Yes: overlooked the case of a filename clash. As filenames no longer have any meanings it would be nice if such clashes simply would not occur. Initial idea was to create a subfolder for each software - but it is a chicken/egg issue. The subfolder name ideally is the software id - but we only get this id, once the record is created pointing towards the proper file...

Maybe an ok solution: reference the temp file initially, create software, move file, update software?

Alternatively, we could use the first two characters of the SHA-1 for the directory. That is how hawkBit or other software like Artifactory or Git does it.

tsagadar commented 2 months ago

... reducing the collision likelihood by 256? What do I overlook?

easybe commented 2 months ago

... reducing the collision likelihood by 256? What do I overlook?

You are right, the filename also needs to be the rest of the hash.

b-rowan commented 2 months ago

I don't see why we wouldn't use more characters of the hash, or even the entire thing?

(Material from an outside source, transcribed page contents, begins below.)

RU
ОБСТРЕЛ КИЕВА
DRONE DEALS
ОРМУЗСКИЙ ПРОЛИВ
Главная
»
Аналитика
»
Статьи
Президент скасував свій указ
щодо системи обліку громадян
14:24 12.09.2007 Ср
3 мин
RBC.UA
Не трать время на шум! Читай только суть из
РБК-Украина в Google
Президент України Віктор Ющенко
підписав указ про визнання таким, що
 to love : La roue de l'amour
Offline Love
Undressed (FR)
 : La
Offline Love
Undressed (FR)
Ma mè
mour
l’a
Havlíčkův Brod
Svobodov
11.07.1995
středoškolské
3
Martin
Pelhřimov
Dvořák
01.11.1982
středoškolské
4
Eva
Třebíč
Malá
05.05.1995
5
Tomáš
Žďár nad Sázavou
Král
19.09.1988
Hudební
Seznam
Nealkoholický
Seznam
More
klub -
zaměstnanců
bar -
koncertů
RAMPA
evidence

We store it in the database anyway, so might as well just compute it initially, then store it with the hash.

3 choices here then -

  1. File name stays, but it goes into a folder /{hash},
  2. File name is changed to be something consistent (such as artifact.swu), the it goes into the same folder,
  3. File name just becomes the hash.

I prefer #2 personally, what do you guys think?

tsagadar commented 2 months ago

Number 3 seems the simplest approach - but I don't have a strong preference or see big advantages between one or the other.

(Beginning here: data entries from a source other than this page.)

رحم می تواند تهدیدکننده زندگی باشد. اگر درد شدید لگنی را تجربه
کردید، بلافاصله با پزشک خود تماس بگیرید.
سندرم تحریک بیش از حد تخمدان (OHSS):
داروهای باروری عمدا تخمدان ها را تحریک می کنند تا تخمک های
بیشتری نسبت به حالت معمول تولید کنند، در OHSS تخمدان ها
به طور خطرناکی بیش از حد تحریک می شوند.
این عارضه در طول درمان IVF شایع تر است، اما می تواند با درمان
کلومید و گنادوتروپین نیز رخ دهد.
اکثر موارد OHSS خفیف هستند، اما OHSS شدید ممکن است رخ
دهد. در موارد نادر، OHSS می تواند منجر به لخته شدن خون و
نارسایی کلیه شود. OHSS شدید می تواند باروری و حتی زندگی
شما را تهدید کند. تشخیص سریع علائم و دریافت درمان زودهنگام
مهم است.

However: likely it leads to an adjustment of the data model. We no longer want to store a file:// uri but rather the original file name (so that we can still show it to the user in the UI). Re-using the uri attribute for a file name is not very nice.

b-rowan commented 2 months ago

Number 3 seems the simplest approach - but I don't have a strong preference or see big advantages between one or the other.

However: likely it leads to an adjustment of the data model. We no longer want to store a file:// uri but rather the original file name (so that we can still show it to the user in the UI). Re-using the uri attribute for a file name is not very nice.

Issue here is we need to keep the uri anyway, since remote stuff needs it.

tsagadar commented 2 months ago

Yes, uri is needed for remote. So for local we have some options

  1. Store filename.swu in the uri
  2. Store file:///filename.swu - knowing it does not point to any local file directly
  3. Introduce an additional attribute original_file_name (or simiular)

Maybe 2. is ok.

b-rowan commented 2 months ago

Yes, uri is needed for remote. So for local we have some options

1. Store `filename.swu` in the uri

2. Store `file:///filename.swu` - knowing it does not point to any local file directly

3. Introduce an additional attribute original_file_name (or simiular)

Maybe 2. is ok.

  1. in this comment or above? I assume 2 here, but then I think it makes sense to use 1. from my comment. Then we drop filename, and just use the last part of the path as filename. So the idea would be -

Local files: file:///{hash}/foo.swu - filename foo.swu file:///{hash}/bar.swu - filename bar.swu

Remote files: https://my-server.io/some_path/foo.swu - filename foo.swu https://my-server.io/some_path/bar.swu - filename bar.swu

tsagadar commented 2 months ago

Sounds good.

b-rowan commented 2 months ago

Yes, uri is needed for remote. So for local we have some options

1. Store `filename.swu` in the uri

2. Store `file:///filename.swu` - knowing it does not point to any local file directly

3. Introduce an additional attribute original_file_name (or simiular)

Maybe 2. is ok.

2. in this comment or above?  I assume 2 here, but then I think it makes sense to use 1. from my comment.  Then we drop filename, and just use the last part of the path as filename.  So the idea would be -

Local files: file:///{hash}/foo.swu - filename foo.swu file:///{hash}/bar.swu - filename bar.swu

Remote files: https://my-server.io/some_path/foo.swu - filename foo.swu https://my-server.io/some_path/bar.swu - filename bar.swu

Will put this into a separate PR eventually.